The Syrian Refugee Crisis: Saving the Lost Generation and the Communities that Serve Them
The Syrian refugee crisis is nearing a tipping point, beyond which no near-term solutions are possible. On this website, many of us have discussed policy options to stem the Syrian crisis and get to the negotiating table. In the meantime, we have a crisis that can’t wait for diplomacy or military action: the lost generation of uneducated young refugees, and the host communities struggling to bear their weight.
More than four million Syrians have fled the country, mostly to Turkey, Lebanon, Jordan, and Iraq. Though in absolute numbers Turkey hosts the largest community, about 30% of Lebanon’s population and 20% of Jordan’s population are now Syrian nationals. To the 4 million refugees, add the 6.5 million Syrians internally displaced and you end up with about half of Syria’s population as either displaced or refugees. One-third – and as much as half – of the housing stock and a large percentage of economic infrastructure have been destroyed or damaged in Syria, and mistrust of the current Syrian security forces abounds. Without homes and jobs and fearful of the government, refugees will not return any time soon and host countries will have to cope with refugees for years to come.
Given the circumstances, the international community must face two most important realities. Nearly 3 million Syrian children – refugees and Internally Displaced Persons – are out of school and represent a lost generation who are hopeless, desperate and potential targets for terrorist recruitment. And, unless Lebanon, Jordan, and Turkey receive greater assistance for communities servicing the refugees, these front-line countries risk destabilization, making matters worse for Europe and beyond.
In Lebanon for instance, out of 510,000 school-age Syrian refugees, only 21% are in Lebanese public schools. An even more alarming statistic: secondary school enrollment in Lebanon for Syrian refugees is an abysmal 2%! One doesn’t need to explain the security and economic implications for Syria’s future and the host countries of having an accruing number of refugee youth aged 15-18 out of school.
Given the average $600 cost of educating additional students in Lebanese public schools and the more than 1 million Syrian children out of school in the three countries, the international community cannot cope with this problem in a cost-effective manner without new, creative measures.
One such creative measure is e-learning. The incremental cost of educating a refugee child through e-learning is a sixth of the traditional cost: $45, plus $50 per student for shared laptops, tablets, Xboxes, etc. This is a great, cost-effective alternative and complement to traditional schooling. E-learning can be conducted in community centers already established for the refugees, and rotational instructors can give more structure to the learning experience.

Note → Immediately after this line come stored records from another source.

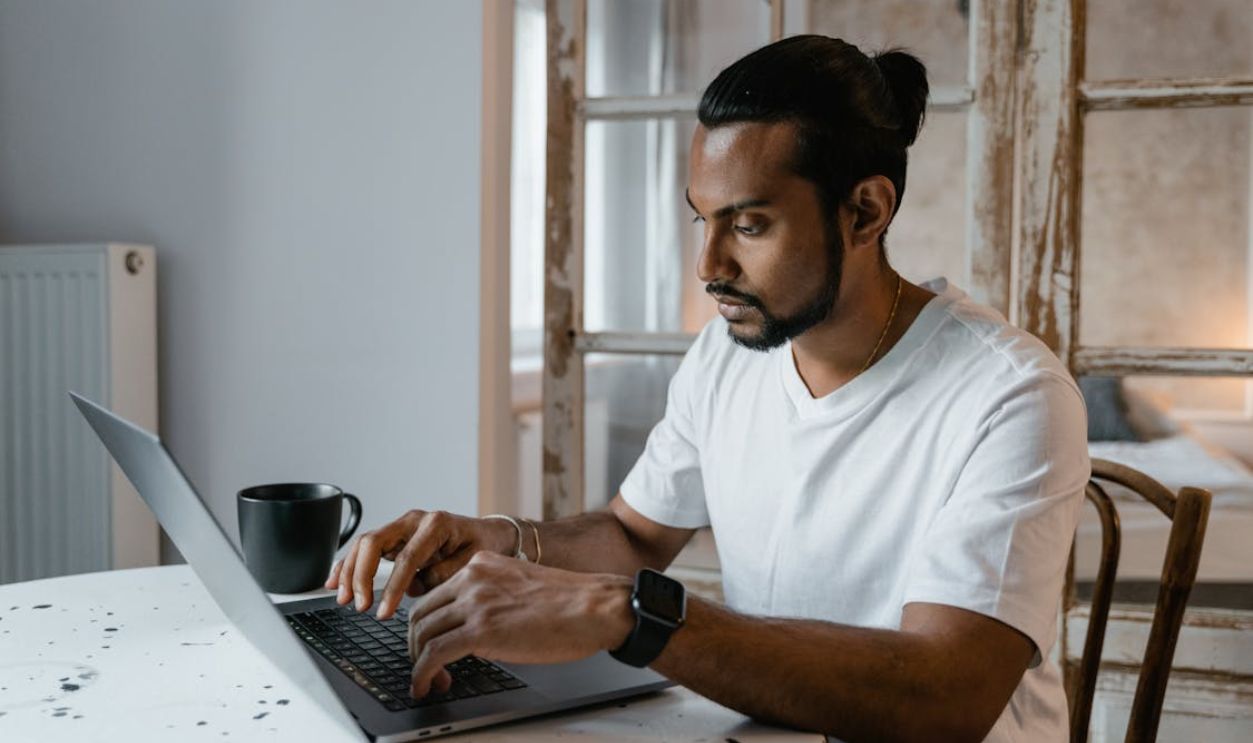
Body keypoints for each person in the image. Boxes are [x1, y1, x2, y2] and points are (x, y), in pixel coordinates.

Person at [326, 35, 1088, 743]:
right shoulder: (729, 353)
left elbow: (946, 693)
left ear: (864, 211)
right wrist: (501, 538)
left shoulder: (1009, 394)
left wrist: (630, 613)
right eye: (702, 220)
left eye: (748, 225)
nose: (708, 266)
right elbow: (632, 535)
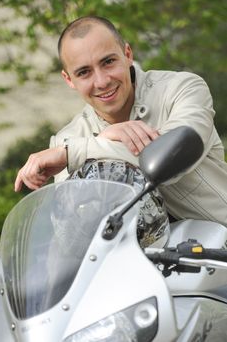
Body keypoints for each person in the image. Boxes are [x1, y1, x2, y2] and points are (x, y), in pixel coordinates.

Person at [14, 16, 227, 226]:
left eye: (108, 62)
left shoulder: (182, 88)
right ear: (69, 79)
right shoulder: (67, 139)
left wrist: (77, 153)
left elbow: (173, 160)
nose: (102, 81)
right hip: (144, 259)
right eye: (84, 72)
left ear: (127, 54)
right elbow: (72, 231)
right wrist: (105, 139)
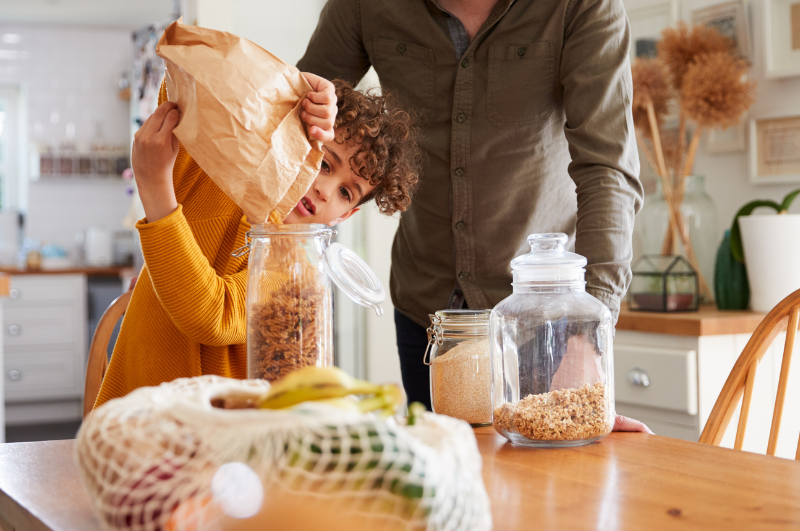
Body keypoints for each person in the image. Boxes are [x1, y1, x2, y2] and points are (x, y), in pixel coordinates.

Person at [298, 0, 652, 433]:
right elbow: (293, 113)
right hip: (426, 308)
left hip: (543, 319)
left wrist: (587, 337)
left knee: (552, 489)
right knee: (440, 481)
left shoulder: (582, 7)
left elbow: (607, 170)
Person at [94, 75, 420, 407]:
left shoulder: (296, 272)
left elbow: (211, 315)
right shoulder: (218, 169)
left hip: (221, 439)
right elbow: (183, 79)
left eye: (345, 192)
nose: (325, 189)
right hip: (132, 418)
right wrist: (288, 84)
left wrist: (154, 186)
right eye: (324, 163)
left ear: (344, 216)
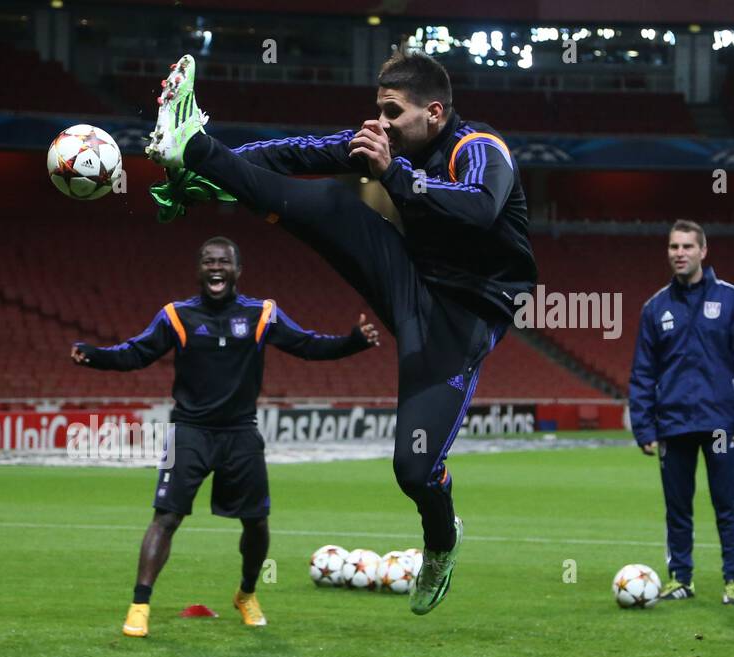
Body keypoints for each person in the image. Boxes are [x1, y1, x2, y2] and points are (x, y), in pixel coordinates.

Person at [144, 50, 538, 614]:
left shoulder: (478, 149)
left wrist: (393, 174)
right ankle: (195, 145)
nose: (380, 123)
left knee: (413, 469)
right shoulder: (386, 144)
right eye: (377, 109)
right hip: (411, 283)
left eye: (392, 111)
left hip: (468, 317)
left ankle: (442, 540)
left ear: (433, 112)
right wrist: (211, 162)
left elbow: (478, 210)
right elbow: (291, 154)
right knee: (329, 201)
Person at [71, 236, 379, 637]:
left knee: (256, 522)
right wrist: (94, 355)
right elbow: (136, 353)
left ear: (237, 270)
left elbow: (305, 344)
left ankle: (247, 594)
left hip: (240, 432)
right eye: (208, 261)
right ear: (199, 269)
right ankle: (139, 605)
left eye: (224, 262)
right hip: (188, 432)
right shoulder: (175, 315)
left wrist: (352, 343)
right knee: (166, 516)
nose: (216, 267)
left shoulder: (262, 313)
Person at [629, 220, 734, 605]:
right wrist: (644, 427)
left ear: (703, 251)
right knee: (677, 507)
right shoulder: (655, 308)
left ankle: (733, 579)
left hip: (721, 426)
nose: (680, 253)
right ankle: (679, 577)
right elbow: (642, 373)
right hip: (673, 425)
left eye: (687, 246)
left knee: (726, 505)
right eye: (673, 247)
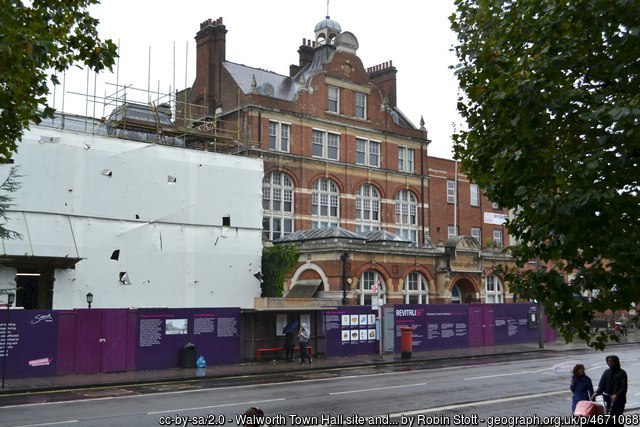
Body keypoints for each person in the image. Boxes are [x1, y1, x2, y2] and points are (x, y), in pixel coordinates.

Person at [592, 355, 627, 426]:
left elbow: (623, 387)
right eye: (608, 361)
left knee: (617, 419)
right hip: (608, 399)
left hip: (619, 401)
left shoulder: (622, 373)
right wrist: (597, 392)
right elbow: (601, 385)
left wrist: (617, 395)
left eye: (611, 361)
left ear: (615, 362)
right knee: (609, 418)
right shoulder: (606, 372)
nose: (610, 362)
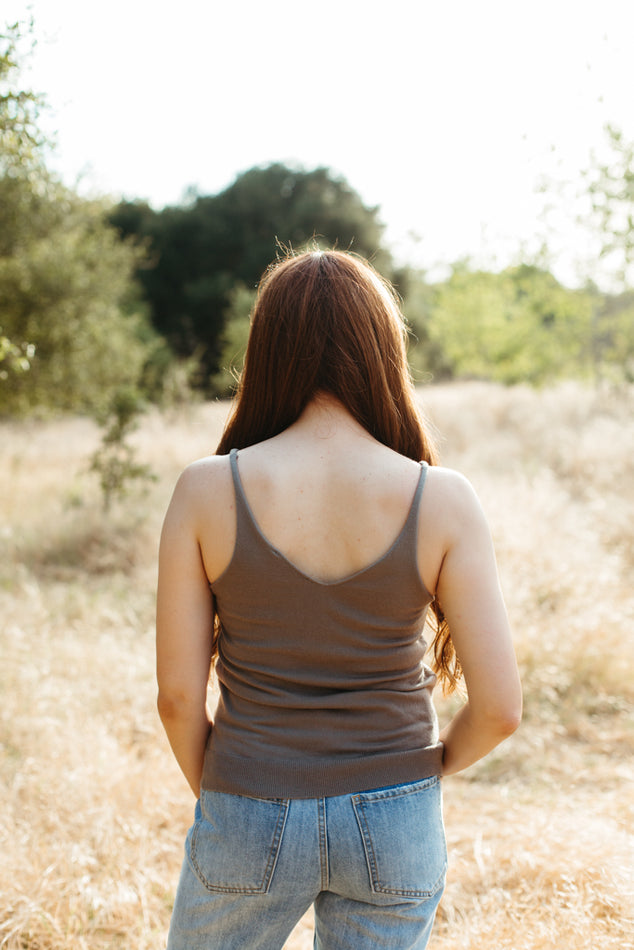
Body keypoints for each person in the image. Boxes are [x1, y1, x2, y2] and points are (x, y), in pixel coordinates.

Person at [156, 248, 522, 950]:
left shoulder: (205, 490)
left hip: (248, 798)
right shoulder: (442, 499)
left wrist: (233, 795)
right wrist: (417, 778)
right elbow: (501, 709)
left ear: (267, 350)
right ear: (383, 348)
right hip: (397, 813)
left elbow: (177, 698)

There is good access to the internet among the refugees, and e-learning has been successfully employed in remote areas of Ethiopia and India that are far less propitious for internet connectivity and computer literacy than Lebanon, Jordan, or Turkey. And children are amazing in how rapidly they adapt to new technologies. Most importantly, on-line learning can be deployed quickly, with the Lebanese and Syrian curricula already digitized.
The second most important consideration is helping host communities better deal with the refugees through win-win solutions. In Lebanon, refugees live in more than 1600 communities, straining housing, electricity, education, health care, sanitation, access roads and security. Though Jordanians and Lebanese have shown tremendous generosity, they have limited resources, and refugee fatigue and frustration have already set in. New investment funds can be established by the international community and private sector for “social entrepreneurs” to devise innovative ways of providing services to the refugees and marginalized communities hosting most of the refugees. International aid agencies frequently provide cash transfers to the refugees and entrepreneurs should look upon refugees as consumers. Such funds have proven successful in other regions of the world and can work in this case as well.
Lebanon, Jordan, Turkey, and Iraq are in an emergency situation, which requires emergency solutions. As the refugee crisis in Europe showed, the spillover from Syria will not be contained to Syria’s neighbors. Let’s at least give the refugee children the educational basis for a productive future and a way to resist the allure of extremist ideologies. And let’s give the host communities the chance to reap some benefit from their generosity.